Finland's prime minister has opened his house for refugees, the boldest gesture yet by a politician in support of those trying to enter Europe, as the EU struggles to deal with the numbers.
Juha Sipila told Finnish broadcaster YLE on Saturday that his family was not using their house in Kempele, central Finland, which they left when they moved to Helsinki. He said refugees could move in from January 1.
"We should all take a look in the mirror and ask how we can help," he said. "I hope this becomes some kind of people's movement that will inspire many others to shoulder part of the burden in this refugee housing crisis."
He did not say how many families could live there or how they could apply.

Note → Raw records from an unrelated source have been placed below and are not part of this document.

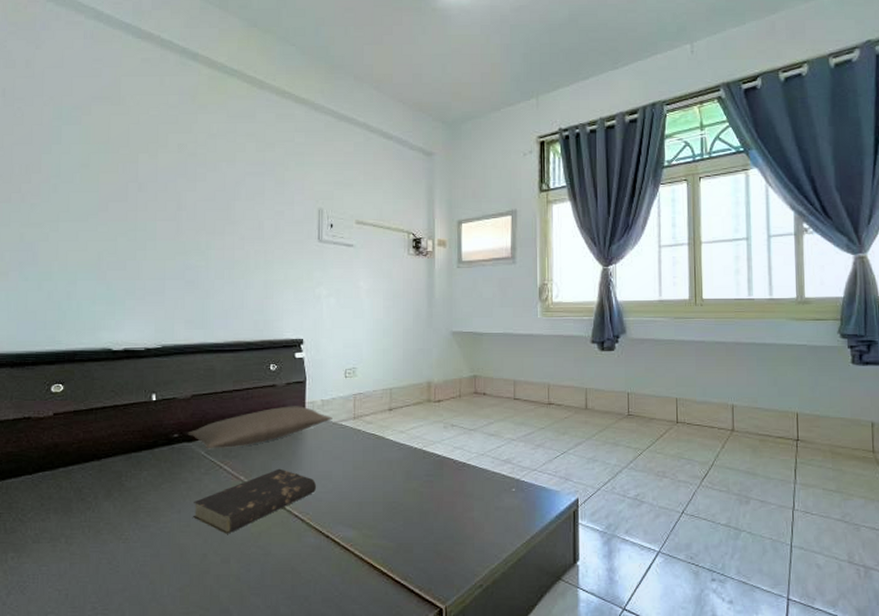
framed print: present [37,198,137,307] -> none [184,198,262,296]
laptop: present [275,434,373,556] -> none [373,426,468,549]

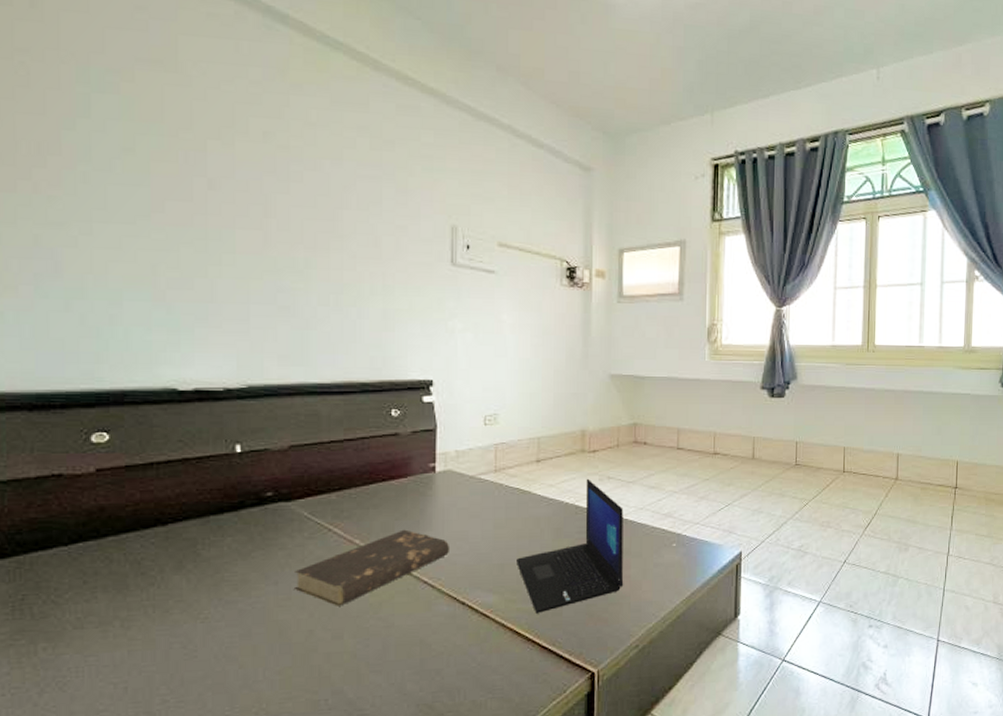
pillow: present [187,406,332,449] -> none [285,457,469,510]
laptop: none [373,426,468,549] -> present [517,478,624,614]

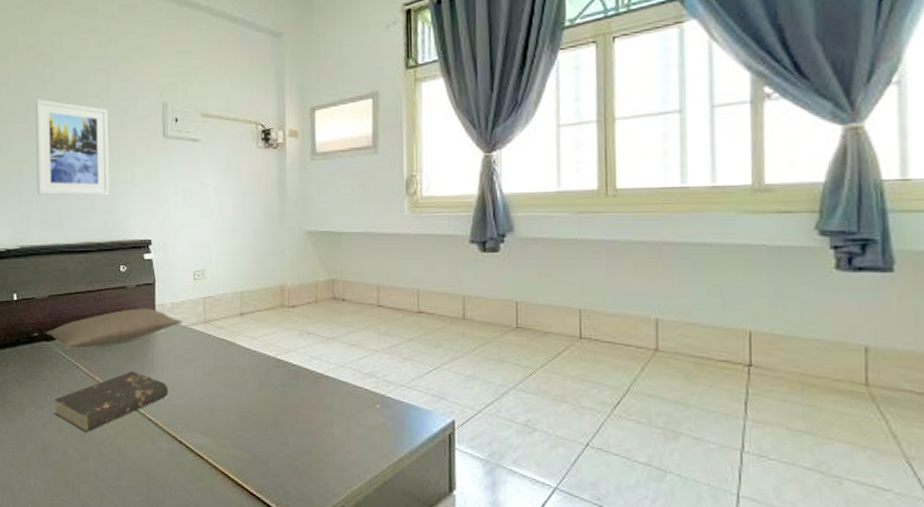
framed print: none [275,202,379,327] -> present [35,99,109,196]
pillow: none [285,457,469,510] -> present [46,308,183,349]
laptop: present [517,478,624,614] -> none [225,333,327,461]

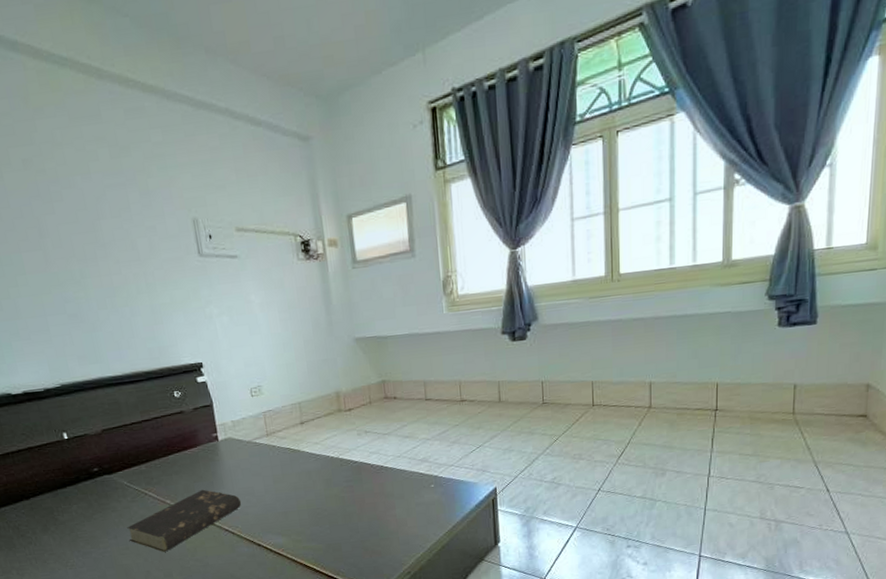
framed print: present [35,99,109,196] -> none [46,222,150,329]
pillow: present [46,308,183,349] -> none [106,429,246,479]

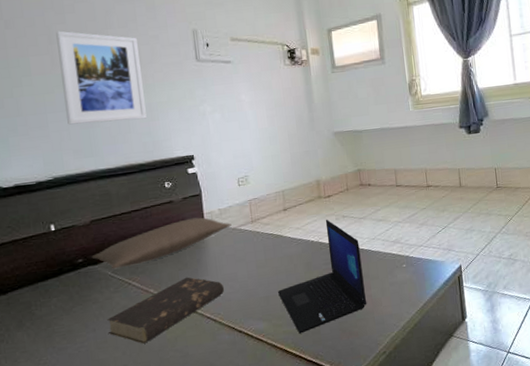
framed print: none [46,222,150,329] -> present [56,31,147,125]
pillow: none [106,429,246,479] -> present [91,217,232,269]
laptop: none [297,434,391,550] -> present [278,219,367,334]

Yesterday, Finland doubled its estimate for many people would apply for asylum there - 30,000. In August, the country's interior ministry said it expected up to 15,000 people would apply for asylum in the country — 10,000 higher than previous estimates.
Sipila said Finland could lead by example by taking in refugees and said an EU plan to distribute 120,000 refugees, who have arrived in Italy, Greece and Hungary, around other countries should be voluntary.
He has been heading the country's centre-right government since May, in a coalition with the anti-immigration Finns Party.
His comments come after Hungary bused hundreds of migrants to the Austrian border, after Germany and Austria said they would take more in as Budapest struggled to cope.
The UN refugee agency praised Austria and Germany, saying they were showing "this is political leadership based on humanitarian values".